Evaluation of the humanized anti-TM4SF5 antibody as an anti-metastatic agent in a lung metastasis model of colon cancer

BALB/c mice were injected intravenously (via tail veins) with 1 × 105 mouse CT-26 colon cancer cells (PBS controls, n = 8; colon cancer cell-injected group, n = 36). On day 5, mice injected with cancer cells were randomly divided into three treatment groups: PBS, human IgG control, and the humanized anti-TM4SF5 antibody (hEC2-C-2) group; n = 12 per group. The antibodies (25 mg/kg body weight) were injected into the tail veins with the corresponding treatment twice a week. The body weight was measured in 2-day intervals. Survival of the mice was monitored until day 22.
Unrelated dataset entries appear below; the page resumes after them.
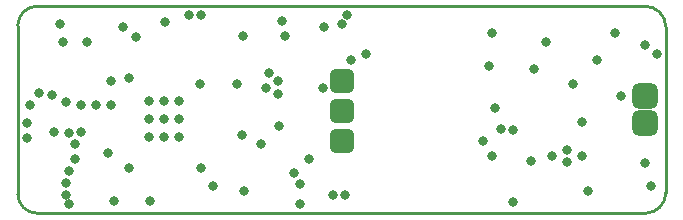
<source format=gbs>
G04*
G04 #@! TF.GenerationSoftware,Altium Limited,Altium Designer,20.2.6 (244)*
G04*
G04 Layer_Color=16711935*
%FSLAX25Y25*%
%MOIN*%
G70*
G04*
G04 #@! TF.SameCoordinates,535AE1F0-9979-4E68-9054-F600688F37C9*
G04*
G04*
G04 #@! TF.FilePolarity,Negative*
G04*
G01*
G75*
%ADD10C,0.01000*%
%ADD71C,0.03300*%
G04:AMPARAMS|DCode=78|XSize=86.74mil|YSize=86.74mil|CornerRadius=23.68mil|HoleSize=0mil|Usage=FLASHONLY|Rotation=0.000|XOffset=0mil|YOffset=0mil|HoleType=Round|Shape=RoundedRectangle|*
%AMROUNDEDRECTD78*
21,1,0.08674,0.03937,0,0,0.0*
21,1,0.03937,0.08674,0,0,0.0*
1,1,0.04737,0.01968,-0.01968*
1,1,0.04737,-0.01968,-0.01968*
1,1,0.04737,-0.01968,0.01968*
1,1,0.04737,0.01968,0.01968*
%
%ADD78ROUNDEDRECTD78*%
G04:AMPARAMS|DCode=79|XSize=83mil|YSize=83mil|CornerRadius=22.75mil|HoleSize=0mil|Usage=FLASHONLY|Rotation=270.000|XOffset=0mil|YOffset=0mil|HoleType=Round|Shape=RoundedRectangle|*
%AMROUNDEDRECTD79*
21,1,0.08300,0.03750,0,0,270.0*
21,1,0.03750,0.08300,0,0,270.0*
1,1,0.04550,-0.01875,-0.01875*
1,1,0.04550,-0.01875,0.01875*
1,1,0.04550,0.01875,0.01875*
1,1,0.04550,0.01875,-0.01875*
%
%ADD79ROUNDEDRECTD79*%
D10*
X215996Y62174D02*
G03*
X209000Y69000I-6828J0D01*
G01*
X209172Y0D02*
G03*
X216000Y6828I0J6828D01*
G01*
X6449Y69000D02*
G03*
X0Y62550I0J-6449D01*
G01*
Y6449D02*
G03*
X6449Y0I6449J0D01*
G01*
X216000Y6828D02*
Y62174D01*
X6449Y0D02*
X209172D01*
X6449Y69000D02*
X209000D01*
X0Y6449D02*
Y62550D01*
D71*
X11500Y39500D02*
D03*
X17000Y3000D02*
D03*
X16000Y6000D02*
D03*
Y10000D02*
D03*
X17000Y26855D02*
D03*
X116000Y53000D02*
D03*
X213000D02*
D03*
X211000Y9000D02*
D03*
X155000Y24000D02*
D03*
X157000Y49000D02*
D03*
X176000Y57000D02*
D03*
X193000Y51000D02*
D03*
X172000Y48000D02*
D03*
X23000Y57000D02*
D03*
X15000D02*
D03*
X35000Y62000D02*
D03*
X75136Y59162D02*
D03*
X102000Y62000D02*
D03*
X39278Y58743D02*
D03*
X14000Y63000D02*
D03*
X37000Y45000D02*
D03*
X87000Y29000D02*
D03*
X81000Y23000D02*
D03*
X109850Y66150D02*
D03*
X88000Y64000D02*
D03*
X89000Y59000D02*
D03*
X159000Y35000D02*
D03*
X158000Y60000D02*
D03*
X108000Y63000D02*
D03*
X199000Y60000D02*
D03*
X97000Y18000D02*
D03*
X92000Y13500D02*
D03*
X209000Y56000D02*
D03*
X185000Y43150D02*
D03*
X158000Y19000D02*
D03*
X161000Y28000D02*
D03*
X201000Y39000D02*
D03*
X209114Y16666D02*
D03*
X165114Y3666D02*
D03*
Y27666D02*
D03*
X190114Y7469D02*
D03*
X183004Y16965D02*
D03*
Y20965D02*
D03*
X177985Y18965D02*
D03*
X188024D02*
D03*
X171114Y17469D02*
D03*
X188059Y30319D02*
D03*
X86709Y44056D02*
D03*
X105000Y6000D02*
D03*
X111000Y51000D02*
D03*
X101709Y41906D02*
D03*
X109000Y6000D02*
D03*
X49000Y63850D02*
D03*
X94068Y9720D02*
D03*
X86709Y39755D02*
D03*
X43614Y37512D02*
D03*
X53614D02*
D03*
X48614D02*
D03*
X43614Y31512D02*
D03*
Y25512D02*
D03*
X48614D02*
D03*
X53614D02*
D03*
Y31512D02*
D03*
X48614D02*
D03*
X31000Y36000D02*
D03*
X57000Y66000D02*
D03*
X61000D02*
D03*
X94000Y3000D02*
D03*
X16000Y37000D02*
D03*
X32000Y4000D02*
D03*
X44000D02*
D03*
X6937Y40000D02*
D03*
X3000Y30000D02*
D03*
Y25000D02*
D03*
X4000Y36000D02*
D03*
X21000D02*
D03*
X26000D02*
D03*
X21000Y27000D02*
D03*
X12000D02*
D03*
X60681Y43000D02*
D03*
X61000Y15000D02*
D03*
X65000Y9000D02*
D03*
X83709Y46905D02*
D03*
X82709Y41906D02*
D03*
X73000Y43000D02*
D03*
X74850Y26000D02*
D03*
X37000Y15000D02*
D03*
X31000Y44000D02*
D03*
X30000Y20000D02*
D03*
X75339Y7559D02*
D03*
X17000Y14000D02*
D03*
X19000Y18000D02*
D03*
Y23000D02*
D03*
D78*
X209000Y30000D02*
D03*
Y39000D02*
D03*
D79*
X108000Y44000D02*
D03*
Y34000D02*
D03*
Y24000D02*
D03*
M02*

</source>
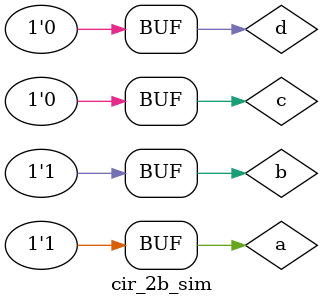
<source format=v>
`timescale 1ns / 1ps



module cir_2b_sim();
  reg a,b,c,d;
  wire F;

  cir_2b uut(.a(a), .b(b), .c(c), .d(d), .f(F));
  initial begin
    #100 a=0; b=0; c=1; d=1;
    #100 a=1; b=0; c=1; d=0;
    #100 a=1; b=1; c=0; d=0;
  end
endmodule

</source>
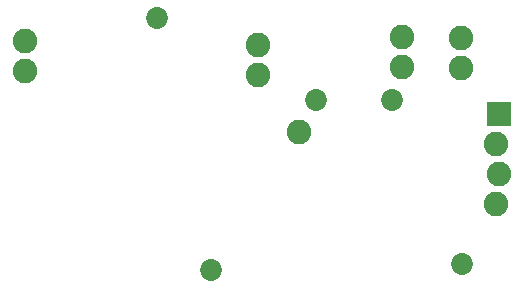
<source format=gbs>
G75*
%MOIN*%
%OFA0B0*%
%FSLAX25Y25*%
%IPPOS*%
%LPD*%
%AMOC8*
5,1,8,0,0,1.08239X$1,22.5*
%
%ADD10C,0.08200*%
%ADD11R,0.08200X0.08200*%
%ADD12C,0.07296*%
D10*
X0142120Y0094722D03*
X0128460Y0113902D03*
X0128460Y0123902D03*
X0176500Y0126432D03*
X0176500Y0116432D03*
X0196190Y0116172D03*
X0196190Y0126172D03*
X0207930Y0090912D03*
X0208930Y0080912D03*
X0207930Y0070912D03*
X0050720Y0115132D03*
X0050720Y0125132D03*
D11*
X0208930Y0100912D03*
D12*
X0112660Y0048692D03*
X0196310Y0050632D03*
X0173210Y0105382D03*
X0147880Y0105432D03*
X0094920Y0132892D03*
M02*

</source>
Another experiment with the same setting was performed to examine the lungs (n = 12 per group). On day 19, the mice were sacrificed and lungs were weighed.

Histology

For histopathological analyses, lung sections were prepared and stained with hematoxylin and eosin as previously described [14]. All images were examined using a microscope (Eclipse E-200, Nikon).

Statistical analysis

Results are presented as mean + standard deviation. Statistical significance of comparisons of differences between two samples was evaluated using Student’s t test; differences were considered to be significant for values of P < 0.05. A survival analysis was performed using the Kaplan-Meier method, and the results were evaluated with the log rank test.

CONFLICTS OF INTEREST

The authors have no potential conflicts of interest pertinent to this study.

GRANT SUPPORT

This research was supported by grants from the National Research Foundation (2013R1A2A2A03067981, 2013M3A9A9050126, 2015R1A2A2A01007209, 2009-0093812) funded by the Ministry of Science, ICT & Future Planning in the Republic of Korea.